The Plastics Industry Association wants the standards to stay as-is: The FTC “should not further complicate the issue by adding hurdles,” the group wrote. It also wants take-back or drop-off programs to be equally eligible to make unqualified recycling claims.

— Corporate net-zero claims. Ceres, a nonprofit focused on corporate sustainability, wants the FTC to give guidance on how companies can use carbon offsets to make claims about their climate commitments and achievements. Sierra Club and a half-dozen other groups want disclosure of specific offsets’ climate benefits.

— Chemical recycling. The American Chemistry Council and the Plastics Industry Association want to make it easier to claim that chemical recycling — a set of technologies that involve melting hard-to-recycle plastic down into its components — counts toward companies’ recycled content and recyclability standards. The ACC submitted a new poll showing that nearly 90 percent of consumers believe chemical recycling qualifies as “recycling.” Green groups are pushing back.

— Enforcement. Environmental groups want the FTC to initiate a formal rulemaking process to codify the Green Guides (currently, the agency can bring enforcement action via violations of the FTC Act), with an eye toward California’s “truth in labeling” law. EPA seems to be on board, too, but the Plastics Industry Association opposes rulemaking.

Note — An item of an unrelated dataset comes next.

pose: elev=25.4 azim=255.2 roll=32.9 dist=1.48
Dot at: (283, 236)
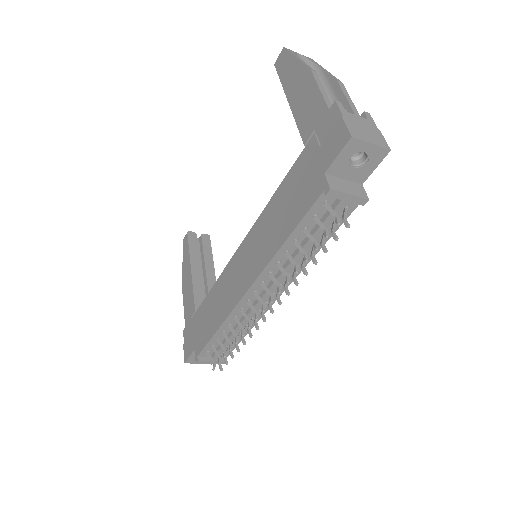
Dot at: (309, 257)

How much does this all matter? The FTC doesn’t do a ton of enforcement of green marketing claims: It’s taken enforcement action under the Green Guides 36 times since 2013. It hasn’t taken enforcement action based on recycling claims since 2014 — although it does send warning letters, which can nudge companies into compliance.

The agency tends to pick big cases that send a signal — like its $5.5 million penalty last year against Walmart and Kohl’s over claims that they marketed rayon textiles as made from eco-friendly bamboo, when in fact converting bamboo into rayon involves toxic chemicals.

But officials are signaling willingness to wade into the details on new technologies such as chemical recycling.

“Our job is to not say what’s good or bad for society, it is to make sure that people aren’t lying,” James Kohm, associate director of enforcement in the FTC’s Bureau of Consumer Protection, said in an interview. “We wouldn’t necessarily hesitate to get involved in a situation. What we don’t want to do is contradict the EPA, and we’ve been careful in a number of areas to not do that. There are a bunch of trade offs — that you have less trash, but you might have more air pollution, for example. If we had enough information, and we weren’t contradicting the EPA, we would probably give advice.”

We could be in this for the long haul: The last time the Green Guides were updated, the process started in 2007 and didn’t end until 2012. There’s an initial public workshop on recycling scheduled next month.